The United States applies restrictions on cabotage maritime transportation services for passengers and cargo, in accordance with cabotage laws.
Under Section 27 of the Merchant Marine Act of 1920, commonly known as the Jones Act, the provision of cargo services between two points in the United States (including its territories and possessions), either directly or through a foreign port, is reserved to vessels registered and built (or repaired) in the United States that are at least 75% owned by a U.S. company and on which 100% of the officers and 75% of the crew are U.S. citizens.
In general, the same requirements apply to domestic passenger service under the Passenger Vessel Service Act of 1886.

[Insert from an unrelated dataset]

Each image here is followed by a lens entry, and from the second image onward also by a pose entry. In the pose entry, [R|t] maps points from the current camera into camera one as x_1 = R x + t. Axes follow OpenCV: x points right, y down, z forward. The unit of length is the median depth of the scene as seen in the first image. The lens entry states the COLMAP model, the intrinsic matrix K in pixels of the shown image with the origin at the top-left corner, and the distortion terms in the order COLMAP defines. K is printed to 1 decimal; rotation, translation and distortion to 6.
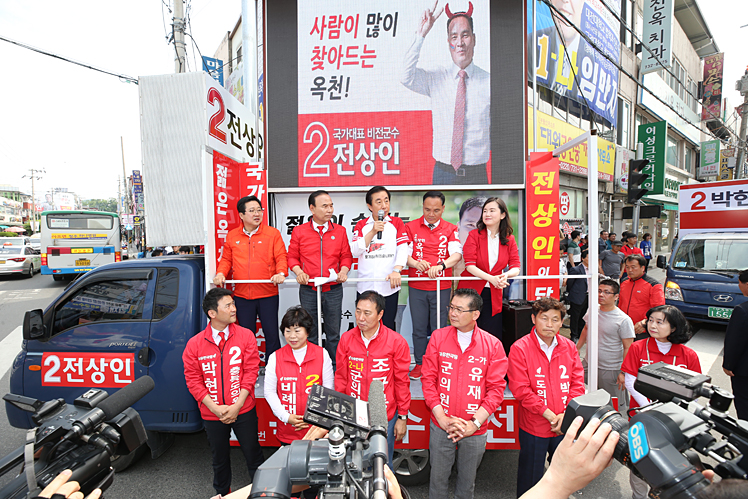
lens RADIAL K [[359.9, 0, 374.0], [0, 359.9, 249.5], [0, 0, 1]] dist [-0.038340, 0.000244]
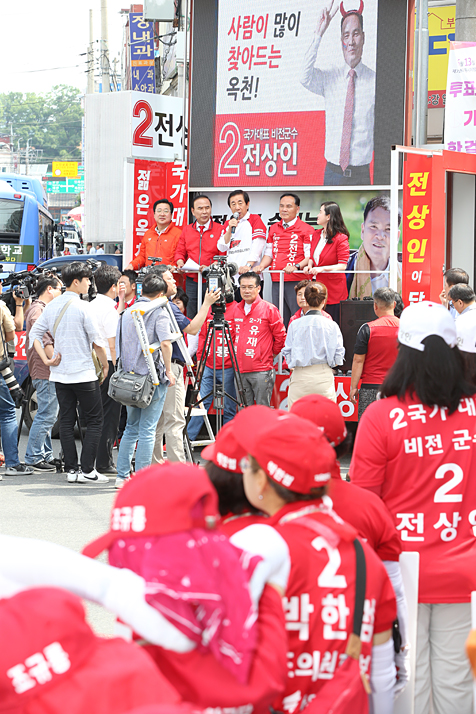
lens RADIAL K [[2068.0, 0, 238.0], [0, 2068.0, 357.0], [0, 0, 1]] dist [-0.149480, -2.379840]
pose [[0.839060, 0.045620, -0.542123, 3.064083], [-0.042779, 0.998925, 0.017850, 0.200027], [0.542355, 0.008214, 0.840109, -3.896875]]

According to the World Trade Organization (WTO), as of October 2021, there were 96 privately owned, self-propelled, ocean-going cargo vessels of at least 1,000 gross tons and a total deadweight of 4.8 billion tons in the United States eligible to provide service under the Jones Act.
The volume of cargo transported on Jones Act-covered routes, including coastal, intercoastal, Great Lakes, and inland water transportation, was 3,467.51 million gross tons, representing 47.1% of U.S. domestic cargo shipments by all modes of transportation.
Although the Jones Act limits cargo services to companies using U.S.-built vessels and employing U.S. seamen, it does not prevent foreign companies from establishing U.S. shipping companies in the United States, provided their U.S. subsidiaries meet the statutory requirements for citizenship, crewing, and operation of U.S.-built vessels.
Foreign-owned U.S. companies may also own and operate U.S.-flag vessels in their international services.
CBP is the agency responsible for enforcing coastal laws, including the Jones Act, and can impose fines and penalties on violators.